-- Forget shaken martinis and smoldering sidekicks. If you really want to make like James Bond, you'll need a passport and an appetite for high-octane locales. The new movie Quantum of Solace was shot in more overseas backdrops than any other film in the franchise's 46-year history. A 007 fan's guide to key locations:
•London. Bond's creator, writer Ian Fleming, was born in Mayfair in 1908, and several Quantum scenes were filmed at nearby Pinewood Studios (which doesn't give public tours). Pall Mall's Reform Club, famous as the gentlemen's club where Jules Verne's fictional Phileas Fogg started and ended his race Around the World in 80 Days, plays a cameo.
Britain's tourist office (visitbritain.com/007) suggests Bond-inspired itineraries, and London's Imperial War Museum hosts a "For Your Eyes Only: Ian Fleming and James Bond" exhibit through February.
• Italy. The movie opens with a signature car chase that begins at northern Italy's Lake Garda, shifts to the 2,000-year-old marble quarry at Carrara and ends at the medieval Tuscan town of Siena. There, Daniel Craig's Bond scampers across tile rooftops, and horses thunder through the Piazza del Campo during the city's famous bareback horse race, the Palio.
The four-bedroom Villa La Guardia (wimco.com), on Tuscany's southern Maremma coast, doubles as a CIA agent's digs in the film and rents for $10,472 a week through March 27. Siena's centuries-old Palio is held every July 2 and Aug. 16 (ilpalio.org).
• Austria. Bond takes in a performance of Tosca— and chases a villain across a floating stage — at the futuristic Bregenz Festival House on the alpine shores of Lake Constance. Next summer's festival (bregenzerfestspiele.com) features Verdi's Aida and runs July 22 to Aug. 23; tickets start at about $36 per person if booked online.

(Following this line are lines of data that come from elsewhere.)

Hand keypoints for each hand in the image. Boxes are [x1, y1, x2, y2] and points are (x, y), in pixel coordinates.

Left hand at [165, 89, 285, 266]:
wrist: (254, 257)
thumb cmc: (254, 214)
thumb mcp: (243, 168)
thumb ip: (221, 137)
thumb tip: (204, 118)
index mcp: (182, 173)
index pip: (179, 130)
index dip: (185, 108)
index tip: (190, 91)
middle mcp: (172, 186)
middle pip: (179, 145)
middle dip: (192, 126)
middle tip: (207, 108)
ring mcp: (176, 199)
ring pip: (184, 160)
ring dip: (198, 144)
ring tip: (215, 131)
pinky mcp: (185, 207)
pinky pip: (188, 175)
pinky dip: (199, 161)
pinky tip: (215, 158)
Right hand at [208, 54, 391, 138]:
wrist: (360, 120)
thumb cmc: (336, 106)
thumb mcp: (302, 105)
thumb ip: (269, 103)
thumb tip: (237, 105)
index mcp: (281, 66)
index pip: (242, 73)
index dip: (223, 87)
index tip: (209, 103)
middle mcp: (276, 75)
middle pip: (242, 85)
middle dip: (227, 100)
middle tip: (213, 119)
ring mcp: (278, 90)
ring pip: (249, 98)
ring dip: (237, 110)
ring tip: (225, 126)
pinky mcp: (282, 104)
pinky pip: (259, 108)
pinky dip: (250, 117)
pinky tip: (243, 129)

• Chile. In reel life, Bond confronts bad guy Dominic Greene in a Bolivian ecohotel that's destroyed by a series of spectacular explosions. In real life, filming took place in Chile's Atacama Desert, where Greene's hangout is part of the Cerro Paranal Observatory (eso.org). Free tours are offered the last two weekends of every month except December, but accommodations are restricted to visiting scientists.
Explora's recently renovated Hotel de Larache (explora.com) offers its own observatory for admiring Atacama's clear night skies. A three-night package, including tours and meals, starts at $1,773 per person, double.

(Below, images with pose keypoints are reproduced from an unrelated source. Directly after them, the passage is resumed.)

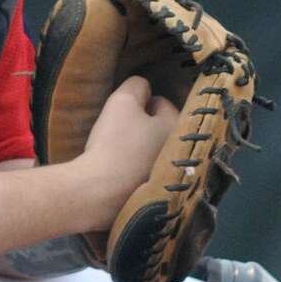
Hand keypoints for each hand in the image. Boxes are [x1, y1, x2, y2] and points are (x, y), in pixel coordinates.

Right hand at [77, 76, 179, 229]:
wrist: (100, 193)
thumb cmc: (115, 143)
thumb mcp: (122, 102)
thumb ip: (136, 86)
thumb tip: (143, 89)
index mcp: (179, 128)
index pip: (162, 103)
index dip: (139, 103)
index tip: (123, 111)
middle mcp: (180, 153)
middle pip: (158, 129)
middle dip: (142, 126)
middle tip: (119, 129)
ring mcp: (168, 177)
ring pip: (150, 151)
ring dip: (137, 147)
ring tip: (115, 150)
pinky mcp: (154, 195)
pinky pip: (142, 172)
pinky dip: (132, 169)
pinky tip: (116, 170)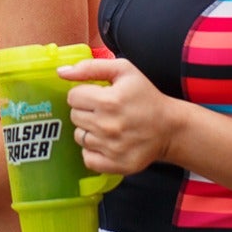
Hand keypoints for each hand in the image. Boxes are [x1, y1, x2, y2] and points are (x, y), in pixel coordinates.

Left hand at [62, 57, 178, 175]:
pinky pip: (87, 158)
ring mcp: (111, 148)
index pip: (72, 97)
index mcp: (109, 101)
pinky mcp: (115, 165)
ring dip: (89, 131)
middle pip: (74, 117)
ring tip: (107, 126)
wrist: (169, 127)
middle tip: (104, 111)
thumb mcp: (123, 70)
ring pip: (79, 137)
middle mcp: (108, 126)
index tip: (98, 96)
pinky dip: (93, 151)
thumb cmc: (145, 96)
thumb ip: (90, 67)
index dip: (84, 94)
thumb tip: (61, 72)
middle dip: (86, 111)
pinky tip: (107, 142)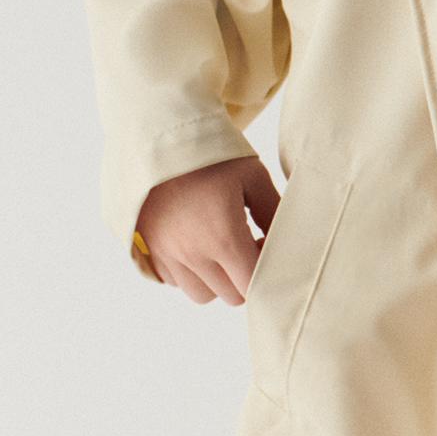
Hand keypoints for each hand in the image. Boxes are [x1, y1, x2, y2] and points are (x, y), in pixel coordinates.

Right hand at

• Panama. Backdrops in and around the Caribbean cruise port of Colo´n and Panama City's Casco Viejo (Old Town) served as stand-ins for Bolivia and Haiti, including the spiffed-up ruin of former dictator Manuel Noriega's haunt, the Old Union Club. Craig chilled out between takes at Panama City's Canal House (canalhousepanama.com), a three-bedroom, 19th-century mansion that rents for as little as $155 per night for an individual bedroom or $750 per night for the whole house.
• Mexico. As part of an aerial dogfight sequence, Bond and his feisty partner, Camille, parachute from a vintage DC-3 into the mountains near San Felipe, a fishing outpost in Baja California, Mexico. The laid-back town on the shores of the Sea of Cortez doesn't offer commercial flights (it's about a five-hour drive southeast of San Diego), but still draws some 250,000 North American tourists a year, many of them college spring-breakers or RV snowbirds. Information: sanfelipe.com.mx.
In other Quantum of Solcace tie-ins, travelers who book by Nov. 16 can save 10% on hotel stays and $75 on vacation packages through Orbitz (orbitz.com/bond), while Google Earth (earth.google.com) offers a locations map, photos and "making of" videos.